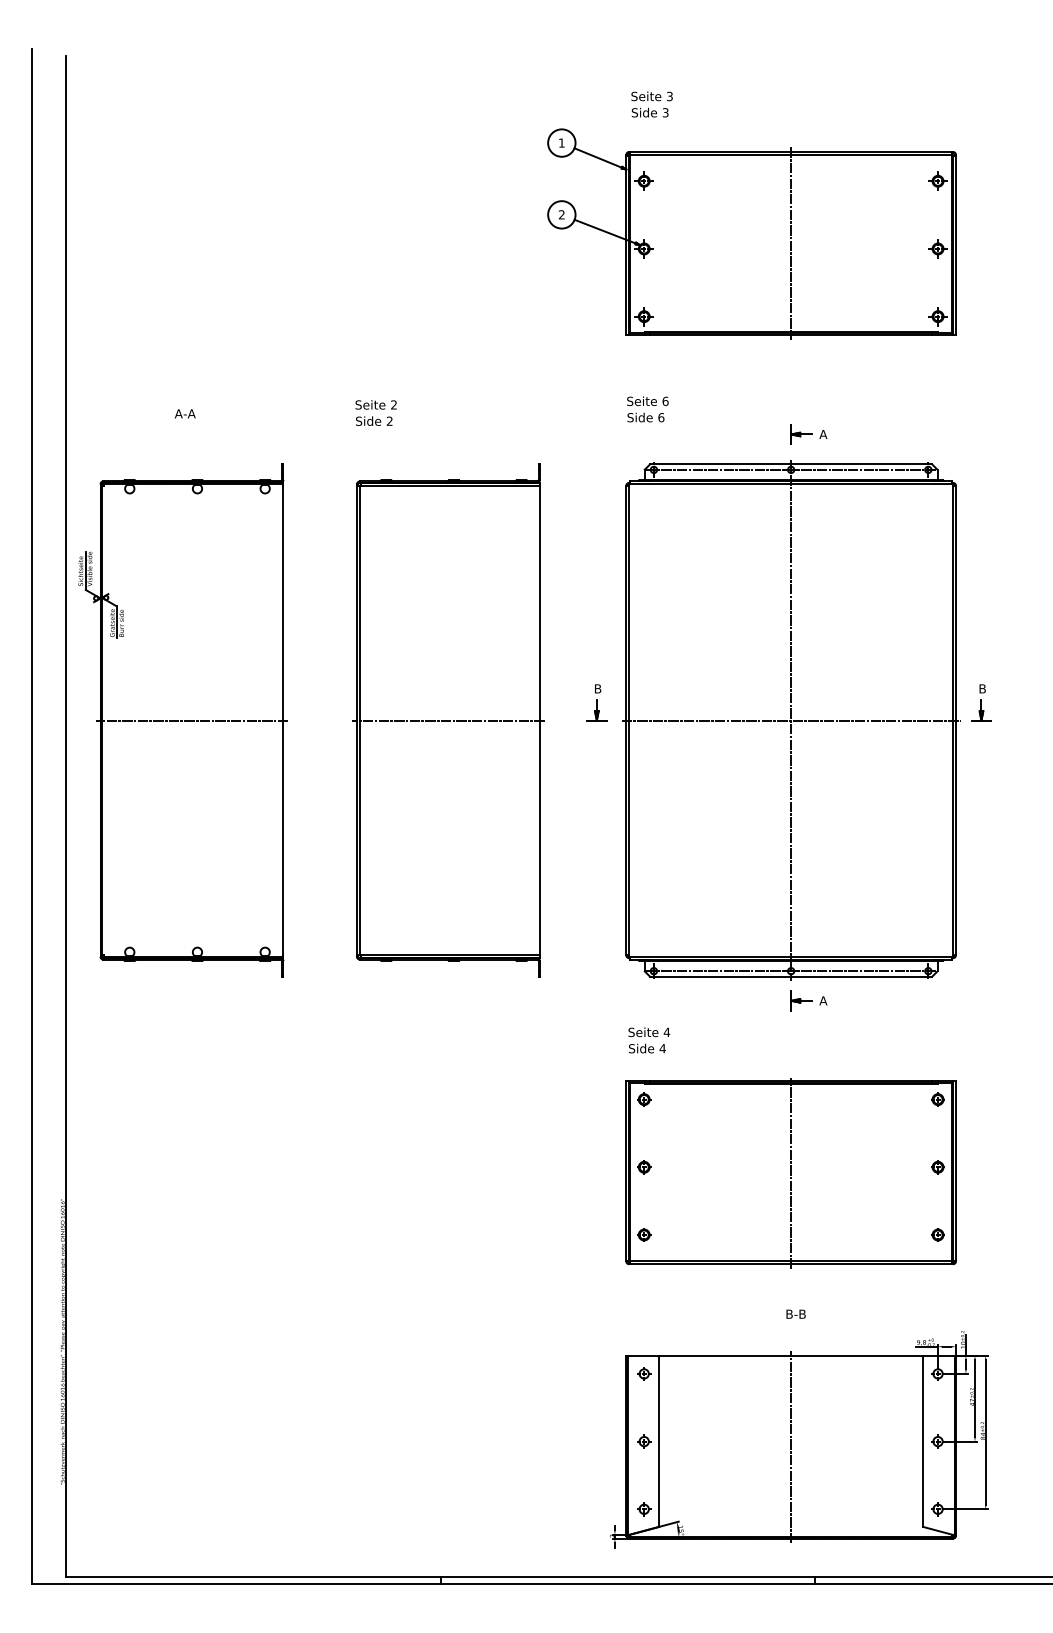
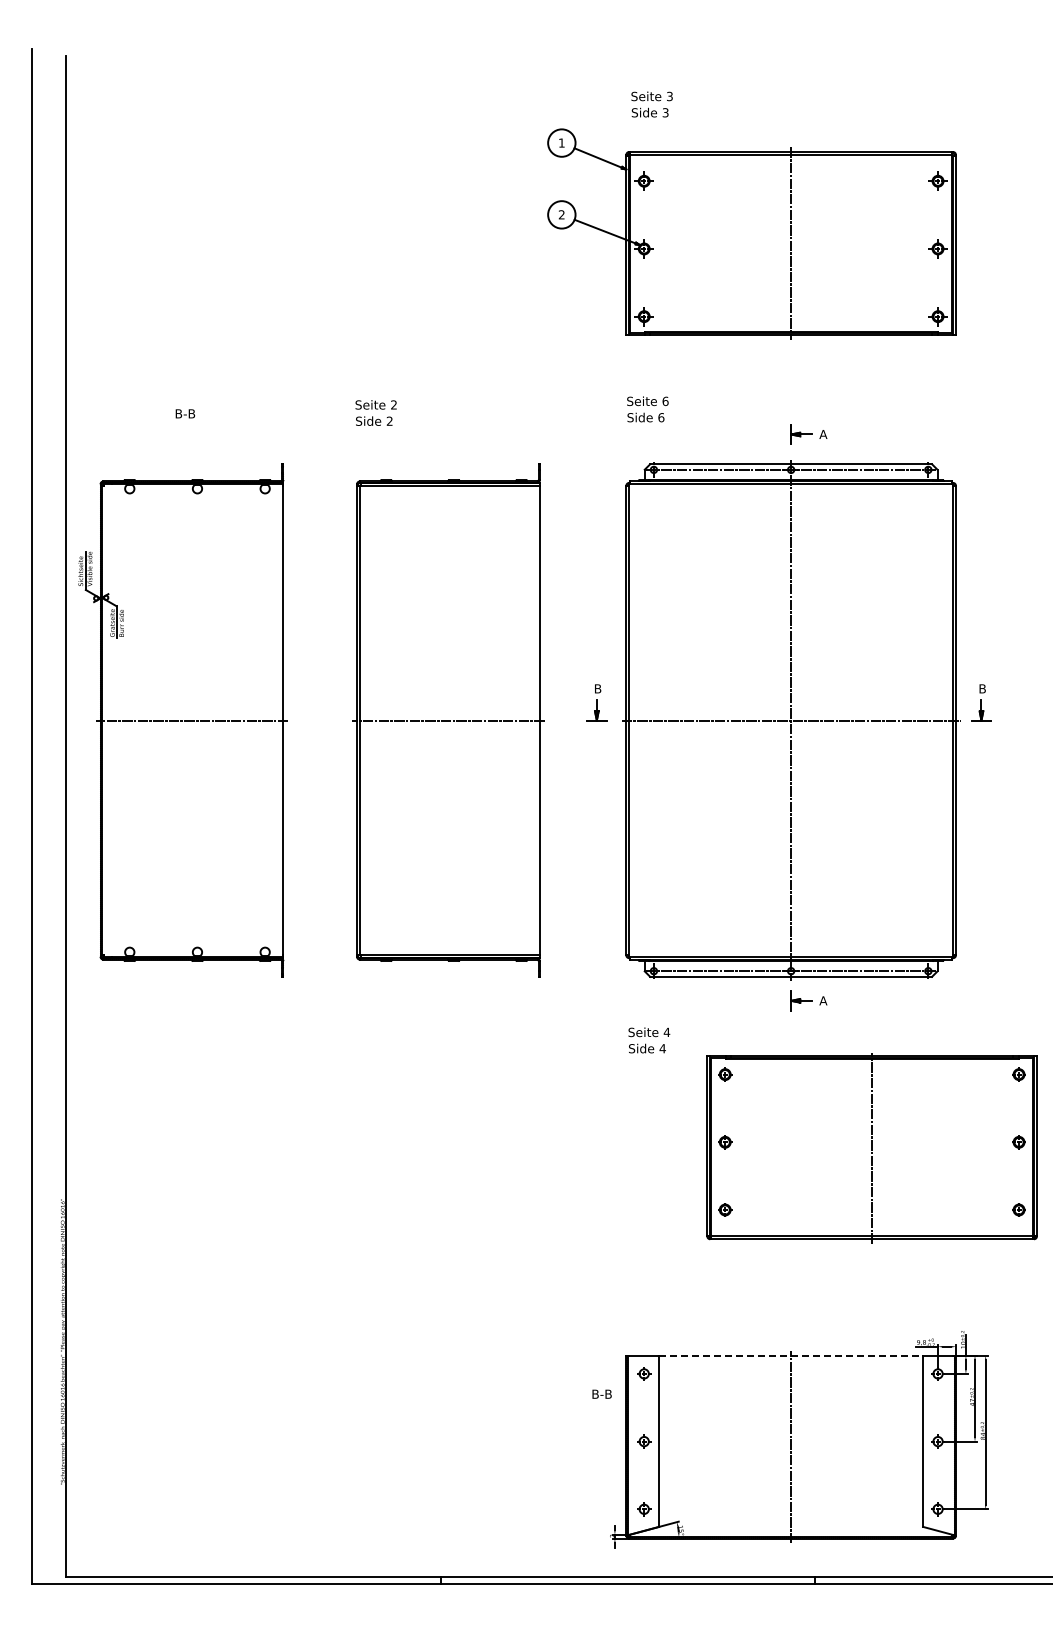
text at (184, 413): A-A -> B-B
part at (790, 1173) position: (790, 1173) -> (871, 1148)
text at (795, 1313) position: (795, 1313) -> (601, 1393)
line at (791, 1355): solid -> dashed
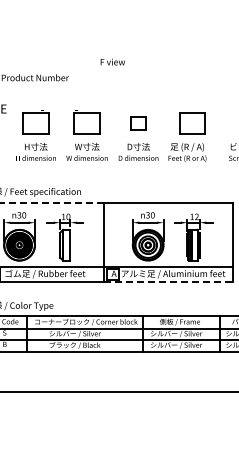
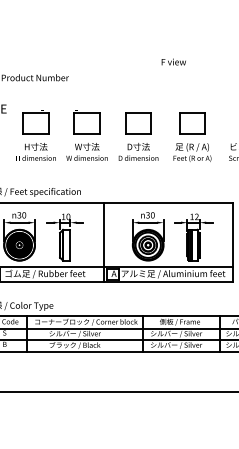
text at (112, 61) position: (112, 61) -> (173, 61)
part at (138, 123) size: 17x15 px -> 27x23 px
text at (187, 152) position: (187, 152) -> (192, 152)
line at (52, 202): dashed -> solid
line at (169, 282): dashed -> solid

• • •

■ TASK TO CARRY OUT
Can you recast every line of the listing above as a JSON list of strings, one string per line, with blank lines and the pictures left out?

■ FULL SOLUTION
[
  "text at (184, 413): A-A -> B-B",
  "part at (790, 1173) position: (790, 1173) -> (871, 1148)",
  "text at (795, 1313) position: (795, 1313) -> (601, 1393)",
  "line at (791, 1355): solid -> dashed",
  "text at (112, 61) position: (112, 61) -> (173, 61)",
  "part at (138, 123) size: 17x15 px -> 27x23 px",
  "text at (187, 152) position: (187, 152) -> (192, 152)",
  "line at (52, 202): dashed -> solid",
  "line at (169, 282): dashed -> solid"
]